Damit meint Dominik Estermann auch die gestiegenen ÖLN-Milchpreise. Immerhin haben die Biomilchpreise mitgezogen. Nach Berechnungen von Bio Suisse betragen die Mehrkosten aufgrund verschärfter Richtlinien aber auch durchschnittlich mindestens 5 Rp/kg Milch. Und unabhängig von den Preisen, so Estermann weiter, seien auch Biobetriebe vom Strukturwandel betroffen, der unaufhaltsam fortzuschreiten scheint.
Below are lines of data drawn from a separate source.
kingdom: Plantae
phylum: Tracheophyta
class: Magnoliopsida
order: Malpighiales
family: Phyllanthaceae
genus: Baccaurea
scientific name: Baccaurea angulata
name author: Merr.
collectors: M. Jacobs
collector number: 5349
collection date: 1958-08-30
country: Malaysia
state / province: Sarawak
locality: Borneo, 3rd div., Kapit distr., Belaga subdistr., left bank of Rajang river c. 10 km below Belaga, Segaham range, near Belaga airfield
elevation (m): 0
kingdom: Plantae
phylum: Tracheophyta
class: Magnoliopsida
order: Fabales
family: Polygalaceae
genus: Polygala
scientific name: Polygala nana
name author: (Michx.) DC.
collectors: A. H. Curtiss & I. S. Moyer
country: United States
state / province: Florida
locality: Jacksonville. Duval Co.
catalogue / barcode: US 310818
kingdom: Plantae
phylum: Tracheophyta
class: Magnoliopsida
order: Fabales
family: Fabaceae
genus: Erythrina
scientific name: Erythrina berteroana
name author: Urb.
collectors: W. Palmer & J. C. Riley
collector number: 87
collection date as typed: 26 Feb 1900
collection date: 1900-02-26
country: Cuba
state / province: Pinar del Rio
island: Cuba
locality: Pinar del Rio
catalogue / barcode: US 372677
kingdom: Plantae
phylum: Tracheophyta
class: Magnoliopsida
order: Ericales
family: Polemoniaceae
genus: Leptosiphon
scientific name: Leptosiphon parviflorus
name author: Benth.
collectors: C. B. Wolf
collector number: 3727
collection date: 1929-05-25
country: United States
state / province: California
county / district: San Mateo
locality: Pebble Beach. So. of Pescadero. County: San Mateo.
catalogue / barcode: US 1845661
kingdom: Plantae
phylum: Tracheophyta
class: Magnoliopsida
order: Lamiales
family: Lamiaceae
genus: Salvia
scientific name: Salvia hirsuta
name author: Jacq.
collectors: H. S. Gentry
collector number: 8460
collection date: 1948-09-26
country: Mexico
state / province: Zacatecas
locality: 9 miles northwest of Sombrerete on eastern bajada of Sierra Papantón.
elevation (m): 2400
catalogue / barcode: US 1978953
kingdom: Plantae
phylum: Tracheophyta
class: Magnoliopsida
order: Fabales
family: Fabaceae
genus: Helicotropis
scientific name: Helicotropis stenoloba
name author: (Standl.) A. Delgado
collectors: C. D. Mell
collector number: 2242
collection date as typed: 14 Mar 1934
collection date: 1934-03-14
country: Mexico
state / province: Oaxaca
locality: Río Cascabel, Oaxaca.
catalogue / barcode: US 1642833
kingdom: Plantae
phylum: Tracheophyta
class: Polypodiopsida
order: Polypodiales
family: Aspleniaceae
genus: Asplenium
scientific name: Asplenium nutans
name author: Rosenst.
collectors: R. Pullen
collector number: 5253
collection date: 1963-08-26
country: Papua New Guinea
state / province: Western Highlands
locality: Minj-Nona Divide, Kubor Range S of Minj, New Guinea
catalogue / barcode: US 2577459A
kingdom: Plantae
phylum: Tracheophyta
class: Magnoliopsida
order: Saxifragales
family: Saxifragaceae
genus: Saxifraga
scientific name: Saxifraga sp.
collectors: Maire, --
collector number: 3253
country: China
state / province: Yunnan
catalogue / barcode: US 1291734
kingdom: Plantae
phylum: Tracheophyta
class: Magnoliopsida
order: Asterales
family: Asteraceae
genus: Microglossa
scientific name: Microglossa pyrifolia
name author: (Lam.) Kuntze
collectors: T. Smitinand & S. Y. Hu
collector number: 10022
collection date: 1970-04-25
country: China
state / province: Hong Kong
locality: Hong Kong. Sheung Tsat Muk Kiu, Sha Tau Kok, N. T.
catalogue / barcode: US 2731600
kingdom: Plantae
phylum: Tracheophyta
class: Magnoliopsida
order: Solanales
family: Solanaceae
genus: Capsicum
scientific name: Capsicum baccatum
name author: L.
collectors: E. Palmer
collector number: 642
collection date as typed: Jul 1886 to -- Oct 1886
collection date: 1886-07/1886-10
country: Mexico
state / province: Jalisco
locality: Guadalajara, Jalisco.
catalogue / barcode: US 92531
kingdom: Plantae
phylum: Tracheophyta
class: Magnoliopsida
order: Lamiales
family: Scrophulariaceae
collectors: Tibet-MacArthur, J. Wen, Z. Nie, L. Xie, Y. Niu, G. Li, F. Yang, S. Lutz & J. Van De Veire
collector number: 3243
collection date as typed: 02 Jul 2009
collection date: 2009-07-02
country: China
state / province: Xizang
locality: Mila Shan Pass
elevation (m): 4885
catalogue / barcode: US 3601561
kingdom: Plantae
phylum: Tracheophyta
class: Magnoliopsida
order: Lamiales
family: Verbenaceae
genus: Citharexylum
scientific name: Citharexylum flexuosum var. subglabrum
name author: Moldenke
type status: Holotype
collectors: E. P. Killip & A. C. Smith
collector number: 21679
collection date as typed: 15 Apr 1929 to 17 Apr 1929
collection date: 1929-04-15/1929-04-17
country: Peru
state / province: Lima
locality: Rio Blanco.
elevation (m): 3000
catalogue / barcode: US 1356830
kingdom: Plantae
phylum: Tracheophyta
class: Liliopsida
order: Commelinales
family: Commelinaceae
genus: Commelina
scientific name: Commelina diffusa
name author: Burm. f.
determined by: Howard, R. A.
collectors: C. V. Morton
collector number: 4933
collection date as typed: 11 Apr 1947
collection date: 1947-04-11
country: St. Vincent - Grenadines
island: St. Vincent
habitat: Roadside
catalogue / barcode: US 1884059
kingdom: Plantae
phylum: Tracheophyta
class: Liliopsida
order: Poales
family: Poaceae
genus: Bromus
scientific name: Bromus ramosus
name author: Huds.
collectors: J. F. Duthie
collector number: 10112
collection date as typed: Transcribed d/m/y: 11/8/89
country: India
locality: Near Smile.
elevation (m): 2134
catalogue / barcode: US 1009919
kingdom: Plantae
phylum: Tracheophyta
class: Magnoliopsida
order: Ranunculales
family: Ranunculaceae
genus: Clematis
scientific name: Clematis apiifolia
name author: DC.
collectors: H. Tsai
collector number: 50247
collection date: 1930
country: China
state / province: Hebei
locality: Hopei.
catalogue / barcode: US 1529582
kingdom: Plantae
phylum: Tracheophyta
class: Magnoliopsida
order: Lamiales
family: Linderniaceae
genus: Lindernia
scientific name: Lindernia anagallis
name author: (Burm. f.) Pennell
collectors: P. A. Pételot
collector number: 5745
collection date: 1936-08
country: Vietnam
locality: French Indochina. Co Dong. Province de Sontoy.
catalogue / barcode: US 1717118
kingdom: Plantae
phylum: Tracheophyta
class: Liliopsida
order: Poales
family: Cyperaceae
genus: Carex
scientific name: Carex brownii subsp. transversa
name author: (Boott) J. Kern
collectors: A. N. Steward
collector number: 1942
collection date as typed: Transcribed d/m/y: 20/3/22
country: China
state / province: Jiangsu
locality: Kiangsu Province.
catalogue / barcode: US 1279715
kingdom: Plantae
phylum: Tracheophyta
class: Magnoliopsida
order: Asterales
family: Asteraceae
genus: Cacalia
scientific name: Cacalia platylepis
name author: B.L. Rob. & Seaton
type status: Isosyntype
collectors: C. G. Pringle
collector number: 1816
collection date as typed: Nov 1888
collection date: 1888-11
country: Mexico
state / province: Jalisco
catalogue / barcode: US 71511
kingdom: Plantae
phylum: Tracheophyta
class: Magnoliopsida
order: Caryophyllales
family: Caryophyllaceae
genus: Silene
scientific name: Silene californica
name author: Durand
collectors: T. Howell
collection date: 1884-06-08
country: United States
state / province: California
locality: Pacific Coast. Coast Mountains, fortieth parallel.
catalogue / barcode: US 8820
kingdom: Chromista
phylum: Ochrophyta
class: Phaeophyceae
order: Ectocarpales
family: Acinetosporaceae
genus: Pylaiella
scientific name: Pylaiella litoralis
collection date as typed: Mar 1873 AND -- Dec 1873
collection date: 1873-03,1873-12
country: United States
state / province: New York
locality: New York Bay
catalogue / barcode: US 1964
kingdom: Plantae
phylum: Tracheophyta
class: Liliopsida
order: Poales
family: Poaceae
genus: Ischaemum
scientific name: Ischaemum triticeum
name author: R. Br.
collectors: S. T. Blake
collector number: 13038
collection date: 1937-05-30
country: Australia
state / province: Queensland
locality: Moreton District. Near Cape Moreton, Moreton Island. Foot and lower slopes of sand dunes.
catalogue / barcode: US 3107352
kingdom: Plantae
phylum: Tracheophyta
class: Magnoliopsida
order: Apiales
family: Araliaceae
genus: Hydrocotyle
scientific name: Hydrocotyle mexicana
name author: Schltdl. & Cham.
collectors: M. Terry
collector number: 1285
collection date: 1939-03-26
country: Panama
Hinzu kam gemäss Dominik Estermann die alles andere als optimale Witterung 2021. Unter dem Strich erstaunt ihn die vorübergehende Zurückhaltung bei Umstellungen somit nicht. Umso wichtiger sei es nun, umstellungswillige Betriebsleiter zu ermuntern und zu begleiten. Das Schreckgespenst «Warteliste» müsse erst noch aus den Köpfen.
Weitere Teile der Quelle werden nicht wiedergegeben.